Selected excerpt below:
Researchers at Vanderbilt University have reversed type 1 diabetes in mice with transplants of brown fat tissue.
The findings, published in the March issue of the journal Diabetes, imply that “long-lasting reversal of diabetes is possible without insulin,” said David Piston, the paper’s senior author.
Piston, the Louise B. McGavock Chair and professor in the Department of Molecular Physiology and Biophysics, conducted the research with Subhadra Gunawardana, research assistant professor in the department.
The study was based on recent findings that indicate hormone-like molecules secreted by fat tissue, such as adiponectin, leptin and IGF-1 (insulin-like growth factor), “may be able to compensate for a loss of insulin,” the Vanderbilt researchers wrote.
If — in the future — this approach can be shown to work in humans, it “could constitute a legitimate cure,” they concluded.
Brown adipose (fat) tissue helps keep the body warm by burning fat molecules. It is distinguished from white fat tissue, which accumulates fat molecules, but both tissues secrete important hormone-like factors that may be important in diabetes.
Type 1 diabetes results from the autoimmune destruction of insulin-producing beta cells in the pancreas. The disease also is associated with chronic inflammation and loss of white fat tissue.
Current treatments for diabetes include insulin injections or beta-cell transplants, both of which “suffer from numerous limitations and complications,” the researchers wrote.
In the Vanderbilt study, embryonic brown fat tissue was transplanted under the skin of diabetic mice.
In less than two weeks, glucose control markedly improved and the diabetes reversed. The benefits lasted for at least six months, the researchers reported.
As blood glucose levels normalized, inflammation also declined and white fat tissue regenerated. This may be due to IGF-1, which is secreted by both fat tissues, and by other factors released by brown tissue that have anti-inflammatory properties, Gunawardana said.
The reversal of diabetes was accompanied by weight gain, but the mice did not become obese.
“When brown adipose tissue is present, white adipose tissue seems to accumulate fat less,” she noted. “This has implications for obesity therapy.”
End of Selected excerpt.
Dataset content below:
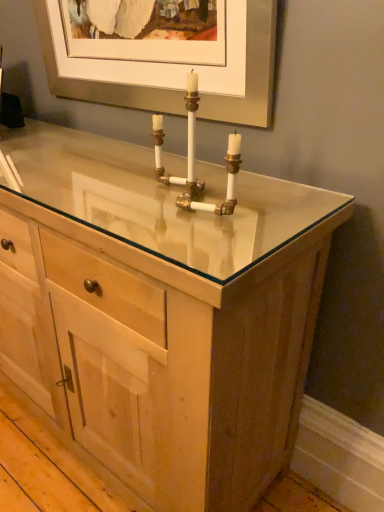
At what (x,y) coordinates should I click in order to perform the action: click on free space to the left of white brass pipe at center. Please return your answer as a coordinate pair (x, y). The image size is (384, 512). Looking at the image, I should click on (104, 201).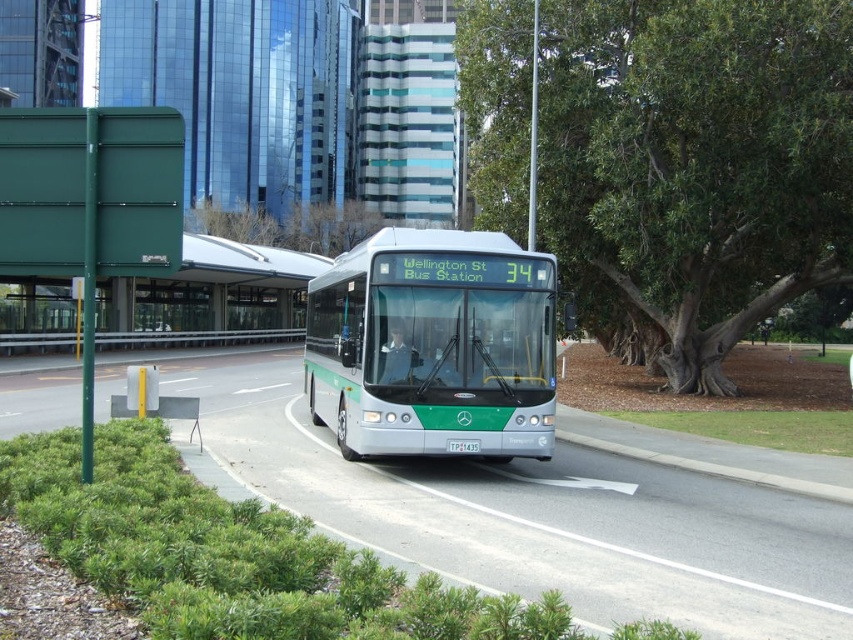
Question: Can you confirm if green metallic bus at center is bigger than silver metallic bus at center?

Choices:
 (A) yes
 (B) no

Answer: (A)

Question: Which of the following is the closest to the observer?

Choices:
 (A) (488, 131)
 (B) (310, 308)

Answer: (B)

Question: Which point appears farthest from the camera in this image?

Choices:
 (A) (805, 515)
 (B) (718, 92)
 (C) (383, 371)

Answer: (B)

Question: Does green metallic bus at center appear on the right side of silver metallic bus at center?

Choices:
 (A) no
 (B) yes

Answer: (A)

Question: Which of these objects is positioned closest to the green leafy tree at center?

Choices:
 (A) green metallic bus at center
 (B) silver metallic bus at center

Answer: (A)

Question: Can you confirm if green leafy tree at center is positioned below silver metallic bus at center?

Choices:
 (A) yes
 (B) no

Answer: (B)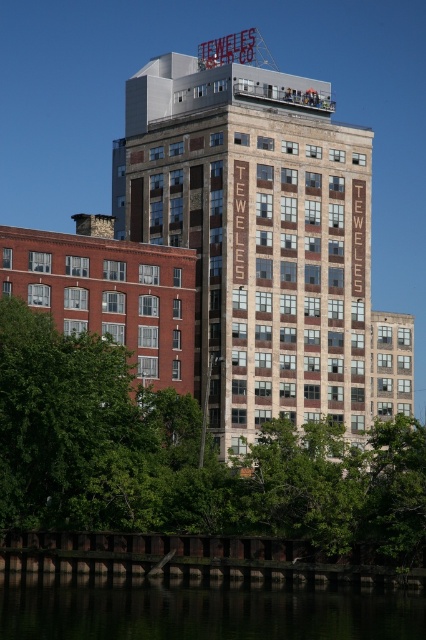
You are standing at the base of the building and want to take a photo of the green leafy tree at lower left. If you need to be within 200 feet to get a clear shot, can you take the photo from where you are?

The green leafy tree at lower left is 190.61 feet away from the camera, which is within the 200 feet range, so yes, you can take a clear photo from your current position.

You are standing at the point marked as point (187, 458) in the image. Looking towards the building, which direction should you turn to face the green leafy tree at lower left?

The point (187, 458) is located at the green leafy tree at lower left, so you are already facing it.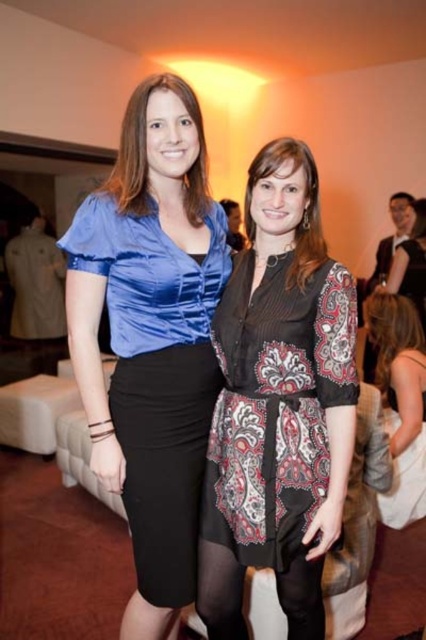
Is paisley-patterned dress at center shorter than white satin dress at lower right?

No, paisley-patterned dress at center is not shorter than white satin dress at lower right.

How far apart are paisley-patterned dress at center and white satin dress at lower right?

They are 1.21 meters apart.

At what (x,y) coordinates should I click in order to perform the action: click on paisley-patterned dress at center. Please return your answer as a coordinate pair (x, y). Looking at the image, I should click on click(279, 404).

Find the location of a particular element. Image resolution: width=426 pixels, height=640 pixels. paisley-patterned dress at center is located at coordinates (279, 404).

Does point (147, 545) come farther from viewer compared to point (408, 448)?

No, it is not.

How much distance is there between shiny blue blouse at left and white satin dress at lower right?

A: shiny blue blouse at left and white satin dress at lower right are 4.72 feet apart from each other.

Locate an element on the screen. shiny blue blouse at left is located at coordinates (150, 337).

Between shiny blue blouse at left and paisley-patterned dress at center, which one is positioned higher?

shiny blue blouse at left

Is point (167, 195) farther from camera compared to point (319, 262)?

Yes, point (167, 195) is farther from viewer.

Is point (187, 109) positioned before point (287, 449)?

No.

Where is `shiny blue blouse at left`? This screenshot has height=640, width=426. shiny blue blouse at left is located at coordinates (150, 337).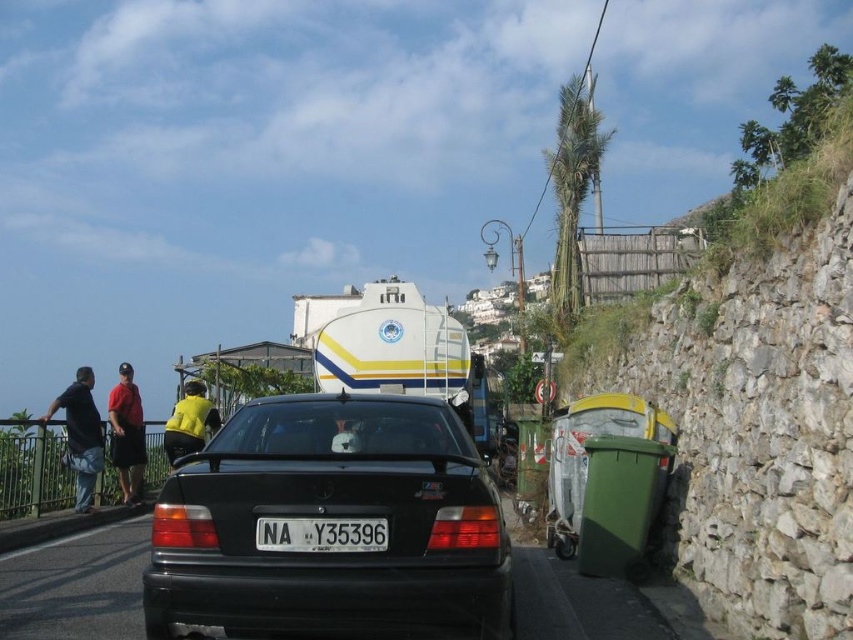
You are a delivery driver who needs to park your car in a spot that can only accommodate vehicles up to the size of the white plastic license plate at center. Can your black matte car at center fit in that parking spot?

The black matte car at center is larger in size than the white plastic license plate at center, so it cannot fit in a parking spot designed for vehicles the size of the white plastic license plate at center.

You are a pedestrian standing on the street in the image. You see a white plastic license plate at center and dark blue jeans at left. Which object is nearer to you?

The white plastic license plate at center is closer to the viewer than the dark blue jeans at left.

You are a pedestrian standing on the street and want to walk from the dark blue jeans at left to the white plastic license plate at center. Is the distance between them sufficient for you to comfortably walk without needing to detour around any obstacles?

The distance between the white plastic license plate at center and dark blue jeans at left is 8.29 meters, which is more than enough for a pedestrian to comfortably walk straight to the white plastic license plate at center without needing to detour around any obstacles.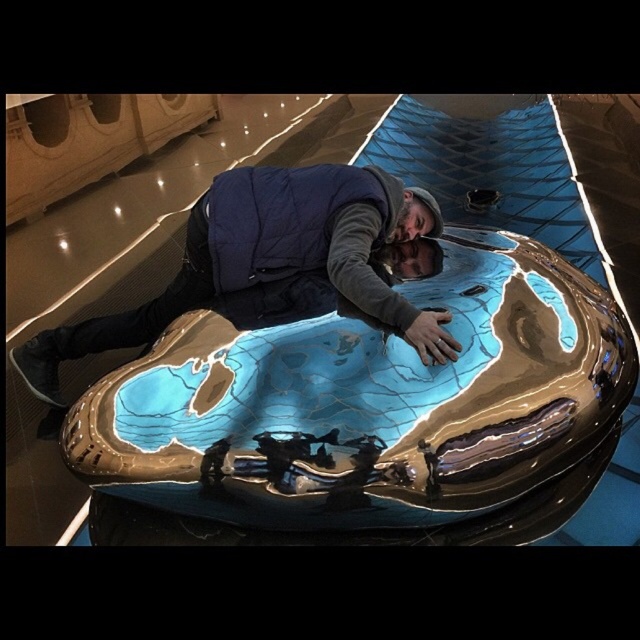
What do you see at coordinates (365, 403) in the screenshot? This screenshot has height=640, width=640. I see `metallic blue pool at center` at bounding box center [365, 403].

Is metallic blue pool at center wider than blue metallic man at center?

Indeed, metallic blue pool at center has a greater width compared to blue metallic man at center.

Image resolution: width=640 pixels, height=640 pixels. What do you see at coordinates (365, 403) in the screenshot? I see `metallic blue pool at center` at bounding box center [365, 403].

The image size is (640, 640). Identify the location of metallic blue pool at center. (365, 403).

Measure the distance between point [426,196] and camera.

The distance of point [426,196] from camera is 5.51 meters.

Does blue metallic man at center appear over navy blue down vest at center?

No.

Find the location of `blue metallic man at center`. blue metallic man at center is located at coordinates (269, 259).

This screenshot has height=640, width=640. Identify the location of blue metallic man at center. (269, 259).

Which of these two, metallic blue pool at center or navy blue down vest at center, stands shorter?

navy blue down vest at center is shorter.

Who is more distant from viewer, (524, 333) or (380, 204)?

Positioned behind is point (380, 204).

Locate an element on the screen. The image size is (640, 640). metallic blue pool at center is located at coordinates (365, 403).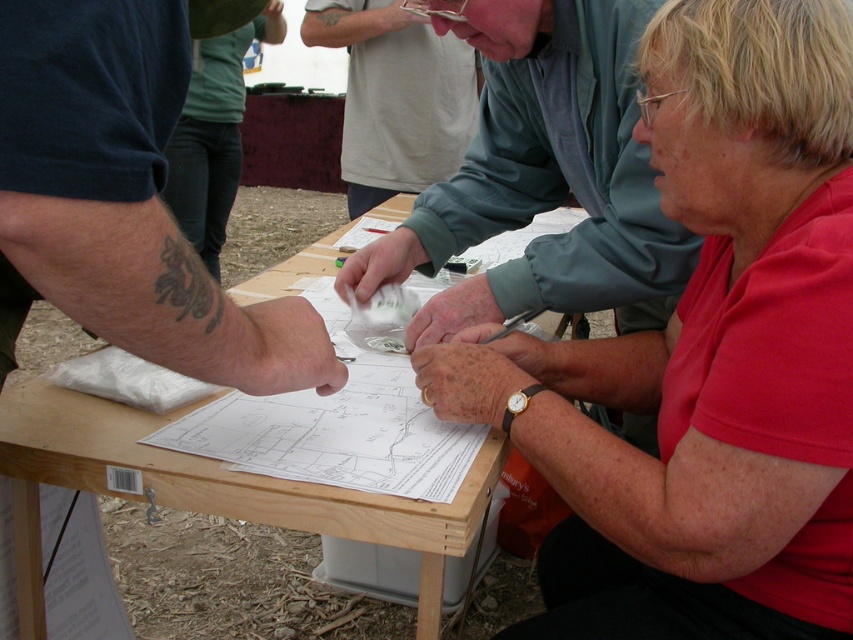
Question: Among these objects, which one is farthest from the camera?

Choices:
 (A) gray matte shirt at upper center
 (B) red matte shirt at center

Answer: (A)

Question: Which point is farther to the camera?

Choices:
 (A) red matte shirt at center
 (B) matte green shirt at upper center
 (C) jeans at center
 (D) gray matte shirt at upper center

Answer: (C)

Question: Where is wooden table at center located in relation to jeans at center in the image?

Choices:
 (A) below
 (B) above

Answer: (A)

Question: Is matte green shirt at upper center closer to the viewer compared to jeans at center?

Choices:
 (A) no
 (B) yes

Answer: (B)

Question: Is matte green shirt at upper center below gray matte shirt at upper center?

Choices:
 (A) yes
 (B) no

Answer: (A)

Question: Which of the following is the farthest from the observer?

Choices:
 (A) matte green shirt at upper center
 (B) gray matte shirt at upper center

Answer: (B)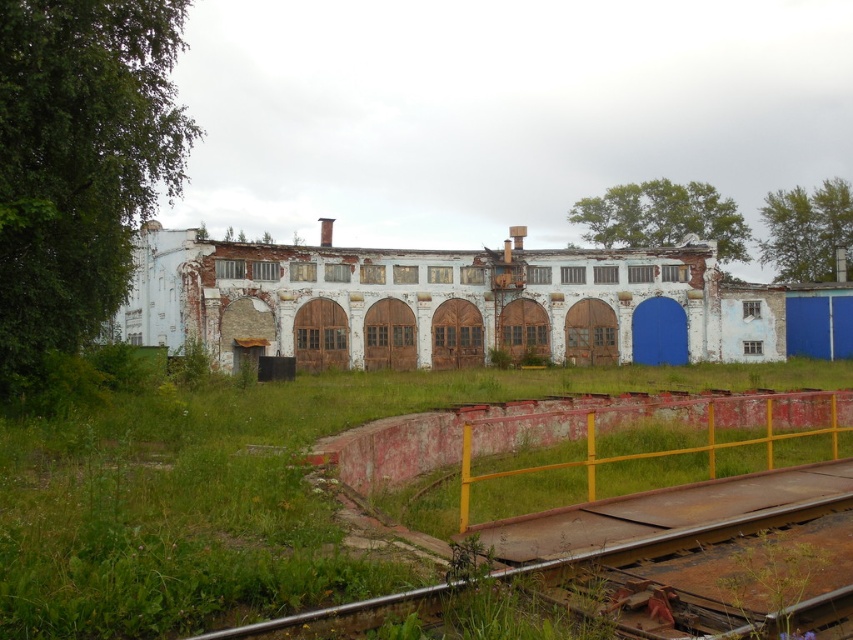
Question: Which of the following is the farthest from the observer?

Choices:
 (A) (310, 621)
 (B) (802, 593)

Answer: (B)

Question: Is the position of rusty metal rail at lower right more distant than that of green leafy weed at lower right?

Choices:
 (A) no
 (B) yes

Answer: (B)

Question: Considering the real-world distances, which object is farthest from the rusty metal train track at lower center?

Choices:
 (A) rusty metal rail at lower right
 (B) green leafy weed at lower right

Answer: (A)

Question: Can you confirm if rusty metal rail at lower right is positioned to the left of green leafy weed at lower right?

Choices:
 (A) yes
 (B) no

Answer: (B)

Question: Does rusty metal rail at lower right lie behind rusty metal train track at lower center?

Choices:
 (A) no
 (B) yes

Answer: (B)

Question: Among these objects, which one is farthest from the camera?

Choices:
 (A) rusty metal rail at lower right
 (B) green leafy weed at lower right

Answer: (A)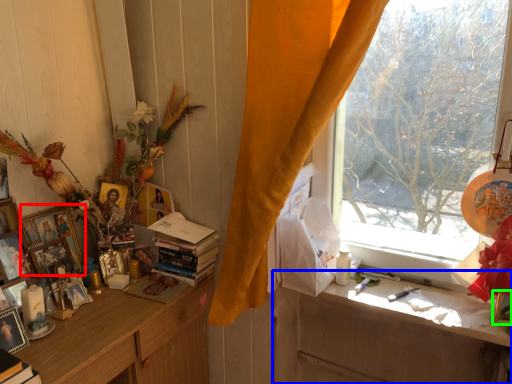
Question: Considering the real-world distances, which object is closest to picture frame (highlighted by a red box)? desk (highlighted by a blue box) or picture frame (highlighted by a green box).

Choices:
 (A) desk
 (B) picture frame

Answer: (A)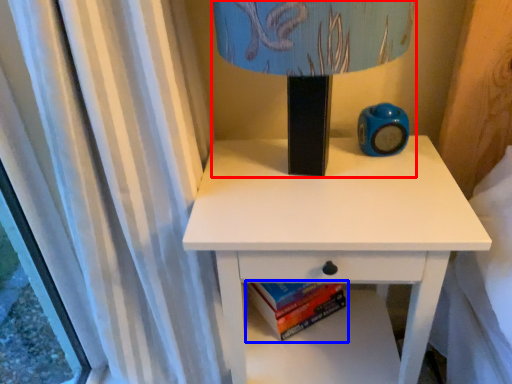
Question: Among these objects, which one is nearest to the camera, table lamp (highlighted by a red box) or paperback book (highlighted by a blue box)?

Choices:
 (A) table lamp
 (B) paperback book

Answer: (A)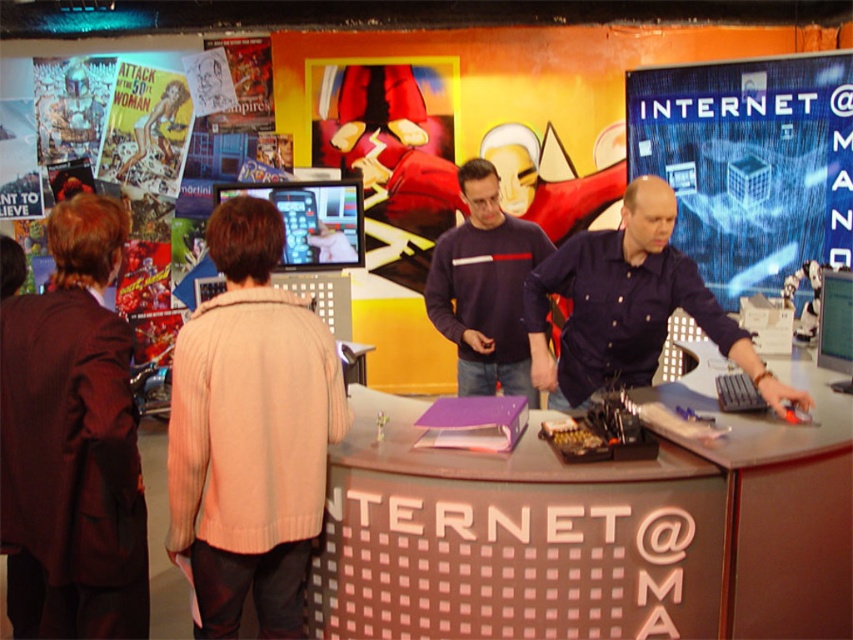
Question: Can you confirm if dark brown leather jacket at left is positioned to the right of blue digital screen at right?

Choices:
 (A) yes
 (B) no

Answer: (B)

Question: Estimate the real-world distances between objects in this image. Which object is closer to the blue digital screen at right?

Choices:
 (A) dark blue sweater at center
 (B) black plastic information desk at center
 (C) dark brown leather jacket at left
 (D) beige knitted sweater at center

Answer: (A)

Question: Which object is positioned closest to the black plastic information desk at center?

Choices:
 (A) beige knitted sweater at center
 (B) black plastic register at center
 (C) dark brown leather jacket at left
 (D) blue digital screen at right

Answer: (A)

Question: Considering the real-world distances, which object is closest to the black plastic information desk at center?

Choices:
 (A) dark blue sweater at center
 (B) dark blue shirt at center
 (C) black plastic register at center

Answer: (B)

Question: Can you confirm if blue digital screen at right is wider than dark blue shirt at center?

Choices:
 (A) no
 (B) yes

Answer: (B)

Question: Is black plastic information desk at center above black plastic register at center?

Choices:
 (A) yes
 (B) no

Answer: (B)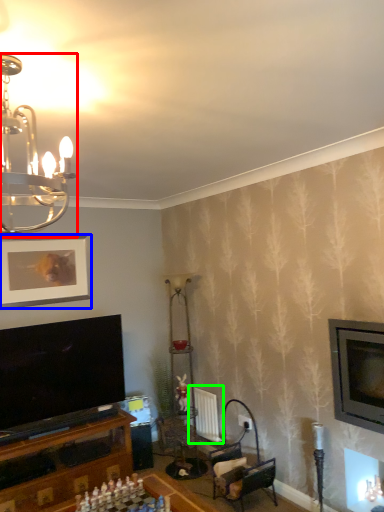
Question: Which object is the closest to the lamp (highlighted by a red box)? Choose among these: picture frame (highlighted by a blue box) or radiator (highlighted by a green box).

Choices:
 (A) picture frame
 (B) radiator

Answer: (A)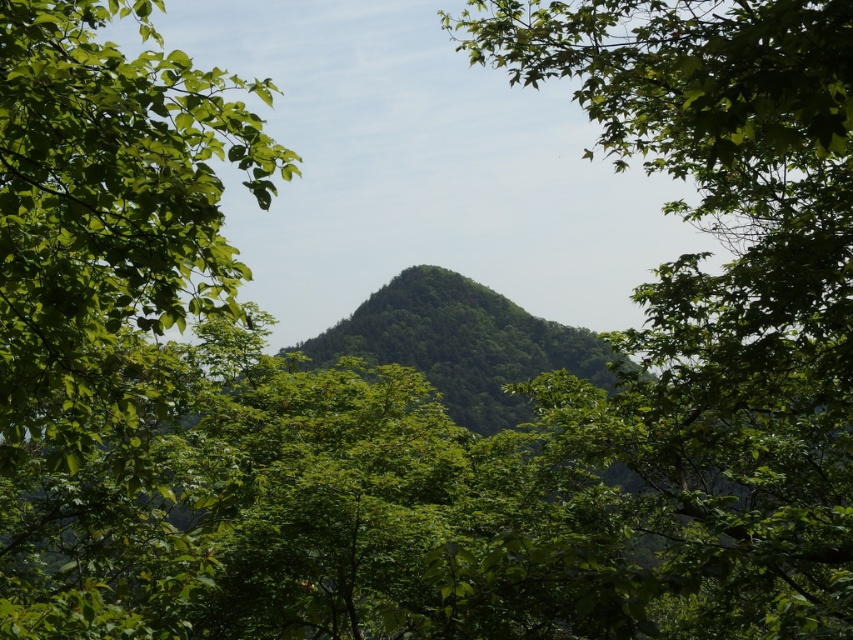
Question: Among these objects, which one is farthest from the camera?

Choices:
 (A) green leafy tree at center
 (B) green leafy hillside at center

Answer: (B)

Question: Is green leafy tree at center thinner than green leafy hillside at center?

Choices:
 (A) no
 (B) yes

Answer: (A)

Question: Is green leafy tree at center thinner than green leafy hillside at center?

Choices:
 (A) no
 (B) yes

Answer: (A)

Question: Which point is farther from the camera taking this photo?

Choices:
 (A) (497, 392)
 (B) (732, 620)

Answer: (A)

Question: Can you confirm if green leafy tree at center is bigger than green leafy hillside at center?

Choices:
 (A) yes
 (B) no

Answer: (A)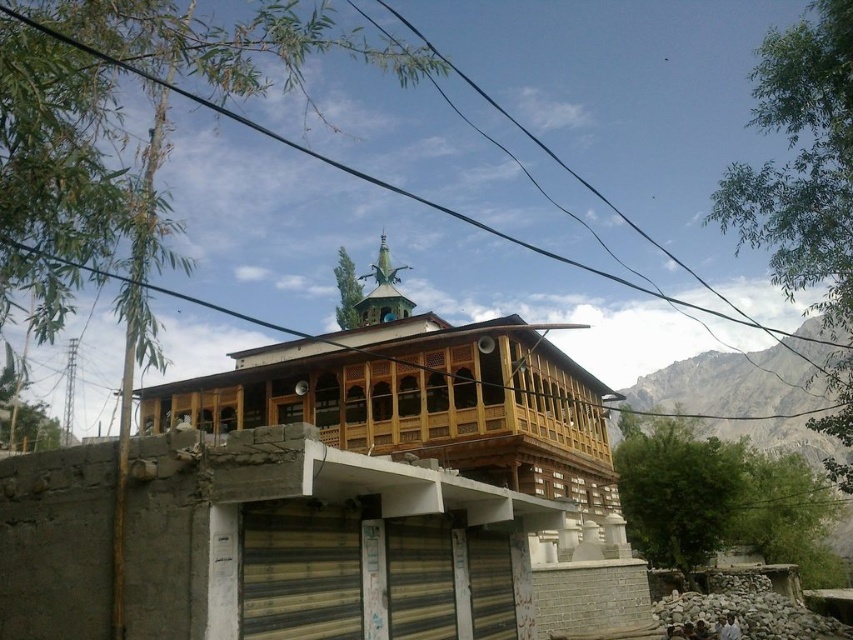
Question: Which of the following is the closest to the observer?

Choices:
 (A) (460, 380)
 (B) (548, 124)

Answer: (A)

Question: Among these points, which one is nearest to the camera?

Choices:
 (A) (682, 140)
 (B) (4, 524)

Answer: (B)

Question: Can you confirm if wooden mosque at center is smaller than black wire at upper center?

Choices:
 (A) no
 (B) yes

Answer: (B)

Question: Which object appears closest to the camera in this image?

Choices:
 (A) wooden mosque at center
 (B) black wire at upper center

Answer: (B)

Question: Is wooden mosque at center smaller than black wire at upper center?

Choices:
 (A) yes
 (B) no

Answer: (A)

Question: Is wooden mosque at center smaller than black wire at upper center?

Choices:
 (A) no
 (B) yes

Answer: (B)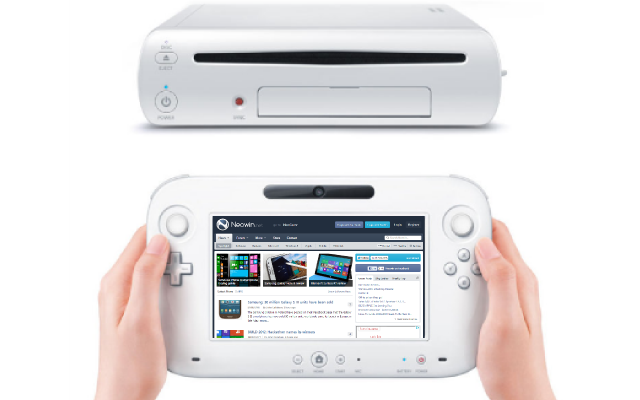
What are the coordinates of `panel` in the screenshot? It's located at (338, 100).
End of Dataset content.
▸ Set of tasks:
1. Translate this sentence from the article on brown fat transplants into Spanish: "In the Vanderbilt study, embryonic brown fat tissue was transplanted under the skin of diabetic mice."
2. List the hormone-like molecules that the article on brown fat transplants names as examples of molecules secreted by fat tissue.

▸ List of solutions:
1. En el estudio de Vanderbilt, se trasplantó tejido adiposo pardo embrionario bajo la piel de ratones diabéticos.

2.
- adiponectin
- leptin
- IGF-1 (insulin-like growth factor)